Turek partly attributed the quarter-over-quarter decrease to seasonal influences. He added that improving sales during those two quarters also has helped, as the more consumer open auto loans, the more downward pressure is placed on delinquency rates. Also helping to keep rates down are low interest rates, which has made monthly payments more affordable.

Between the first and second quarters of 2011, 43 states experienced declines in their auto delinquency rates. On a more granular level, 60 percent of metropolitan statistical areas (MSA) saw declines in their delinquency rates last quarter.

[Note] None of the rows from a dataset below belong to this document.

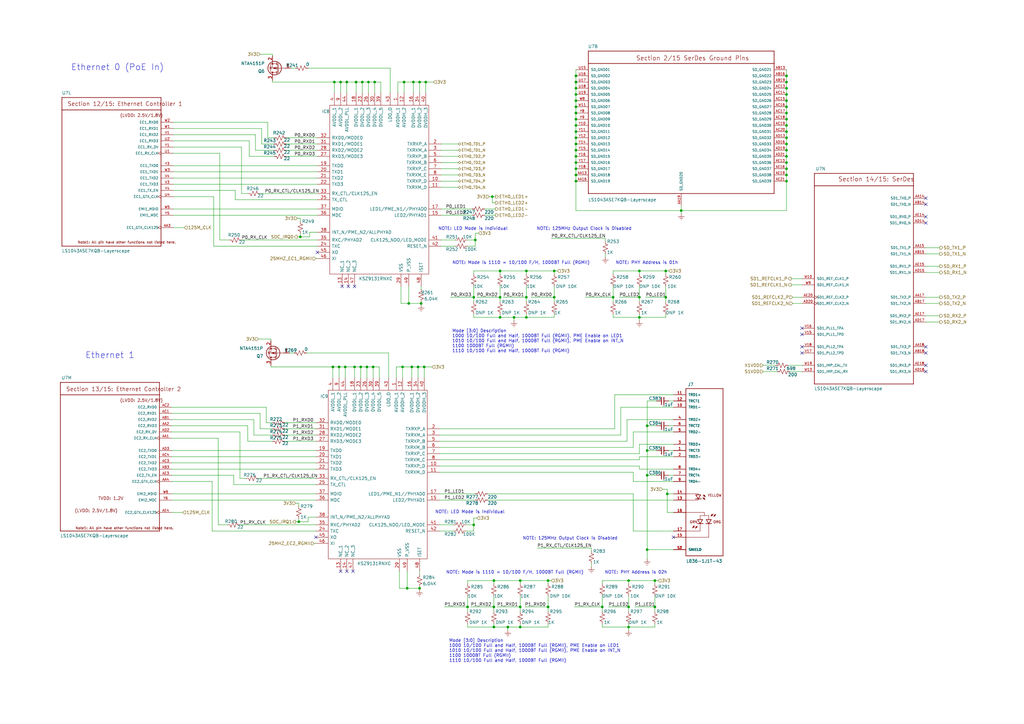
<source format=kicad_sch>
(kicad_sch (version 20200828) (generator eeschema)

  (page 11 12)

  (paper "A3")

  (title_block
    (title "AP2100")
    (company "IS ImageStream Internet Solutions, Inc.")
  )

  

  (junction
... [147476 chars truncated]
</source>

During the first quarter of 2011, 64 percent of MSAs experienced a decline in auto delinquency rates compared to only 49 percent in the fourth quarter of 2010.

"Today, national auto delinquency rates are at historic lows, at half the levels found in credit card nonpayment rates and over 10 times lower than seen in the mortgage sector," Turek said. "Lenders that have money to lend are attracted to auto finance as it is a relatively low risk short-term asset and auto loan delinquencies are expected to remain at historically low levels through the end of the year. Consumers should benefit in the form of competitive offers, making purchase decisions easier and more affordable."